Demokratik halk devrimi sürecinde anti-emperyalist mücadelenin gerekliliğini, tarihsel önemini yeteri kadar kavramamaktır.
Açık ki, kolektif iradenin tüm kararları bu ve benzeri çok yönlü ve kapsamlı değerlendirmeler ışığında ele alınıp değerlendirilmediği müddetçe yanılgılı sonuçlara varmak kaçınılmaz hale gelir. Bizler dünyadaki gelişmelerden, değişimlerden kopuk, ıssız bir adada yaşamıyoruz.
Bilakis tüm ana çelişmelerin hissedildiği bir coğrafyada yaşıyoruz. Bu demektir ki, bu nesnel durumdan soyut bir analiz yapmak, görev belirlemek, pratik olarak mümkün değildir.
Somut görevler bu genel tablo kavrandığı oranda belirlenir. Diğer bir anlatımla bu görevler yerine getirildiği oranda, genel tabloyu kavramak daha da kolaylaşır.
Bugün kapitalist emperyalizmin krizi giderek derinleşiyor. Bu nedenle yeni bir emperyalist savaş tehlikesi de giderek belirgin bir hale geliyor. Bilindiği gibi, kriz dönemlerinde işsizlik artar, başta sanayi proletaryası olmak üzere, işçi ve emekçiler büyük bir yoksulluğun içine sürüklenir.
Sermayenin yeniden hızlı bir birikim sürecine girmesi için, ücretler düşürülür. Böylesi kriz dönemlerinde küçük tekeller büyük tekeller tarafında yutulur. Böylece sermaye daha da merkezileşir. Bugün dünyanın farklı coğrafyalarında bu gerçekler sonuçlarıyla birlikte karşımızda durmaktadır.

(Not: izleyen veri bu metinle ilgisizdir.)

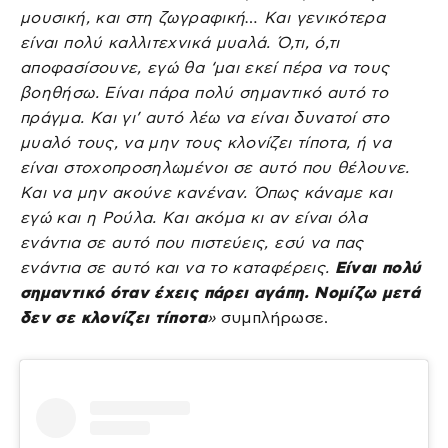
μουσική, και στη ζωγραφική… Και γενικότερα
είναι πολύ καλλιτεχνικά μυαλά. Ό,τι, ό,τι
αποφασίσουνε, εγώ θα ‘μαι εκεί πέρα να τους
βοηθήσω. Είναι πάρα πολύ σημαντικό αυτό το
πράγμα. Και γι’ αυτό λέω να είναι δυνατοί στο
μυαλό τους, να μην τους κλονίζει τίποτα, ή να
είναι στοχοπροσηλωμένοι σε αυτό που θέλουνε.
Και να μην ακούνε κανέναν. Όπως κάναμε και
εγώ και η Ρούλα. Και ακόμα κι αν είναι όλα
ενάντια σε αυτό που πιστεύεις, εσύ να πας
ενάντια σε αυτό και να το καταφέρεις.
Είναι πολύ
σημαντικό όταν έχεις πάρει αγάπη. Νομίζω μετά
δεν σε κλονίζει τίποτα
»
συμπλήρωσε.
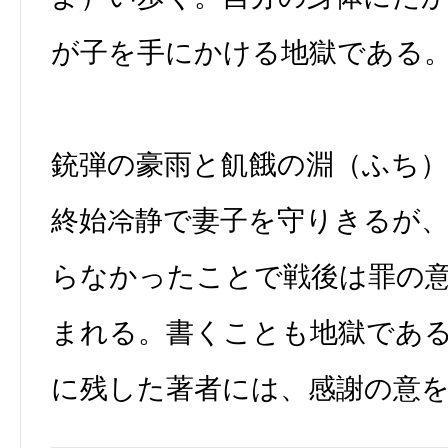
が子を手にかける地獄である
銃弾の豪雨と飢餓の淵（ふち
終始冷静で妻子を守りきるが
らなかったことで戦後は罪の
まれる。書くことも地獄であ
に残した著者には、感謝の意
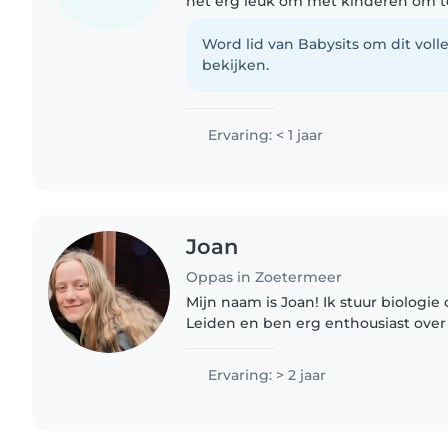
het erg leuk om met kinderen om te
geduld en probeer mij vaak in te le
Daarom lijkt..
Word lid van Babysits om dit volle
bekijken.
Ervaring: < 1 jaar
Joan
Oppas in Zoetermeer
Mijn naam is Joan! Ik stuur biologie 
Leiden en ben erg enthousiast over
dan ook graag. Ik vind het leuk om
spelen maar kijk..
Ervaring: > 2 jaar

Daha genel manada ifade edecek olursak, yer küremiz, bir avuç emperyalist devletin sömürge ve yarı-sömürgesi durumundadır. Bir yanda tekellerin çıkarları için sürdürülen sınırsız sömürü, haksız savaş kundakçılığı ve silahlanma özgürlüğü, diğer yanda yüz milyonlara dayatılan ücretli kölelik, işsizlik ve yoksulluk!
Elbette ki bu durum kaçınılmaz olarak emperyalizm ile ezilen halklar arasındaki çelişkiyi daha da derinleştirecektir.

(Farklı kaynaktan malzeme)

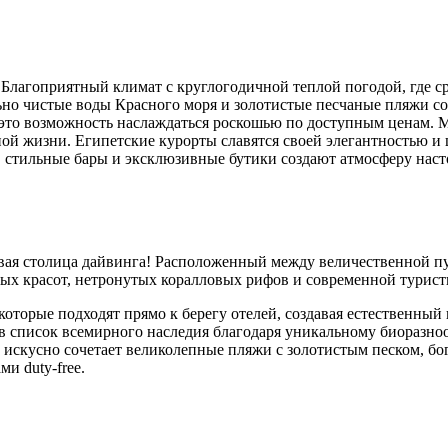
Благоприятный климат с круглогодичной теплой погодой, где сре
ьно чистые воды Красного моря и золотистые песчаные пляжи с
 это возможность наслаждаться роскошью по доступным ценам. 
ной жизни. Египетские курорты славятся своей элегантностью и
стильные бары и эксклюзивные бутики создают атмосферу насто
ая столица дайвинга! Расположенный между величественной пу
ных красот, нетронутых коралловых рифов и современной турис
которые подходят прямо к берегу отелей, создавая естественн
 в список всемирного наследия благодаря уникальному биоразно
й искусно сочетает великолепные пляжи с золотистым песком, б
и duty-free.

Dün olduğu gibi bugün de emperyalizm can çekişen, çürüyen kapitalizmdir. Dolayısıyla varlığını, toplumun geniş kesimlerde yaratmış olduğu özgürlüğe ve refaha değil, bilakis kurmuş olduğu sömürü sistemine ve zorbalığa borçludur.
Sınıf bilinçli proletaryanın her koşulda ezilen dünya halklarına emperyalist boyunduruğa, sömürüye karşı ayağa kalkın çağrısı bu nesnel durumun somut sonucudur. Bu çağrılara kulak vermek, emperyalist savaş tehlikesine karşı en geniş anti emperyalist birlikler kurmak güncel bir görevdir.
Bu görevler “emperyalist savaşa karşı çık, devrimde ısrar et” perspektifine uygun olarak yerine getirilmelidir.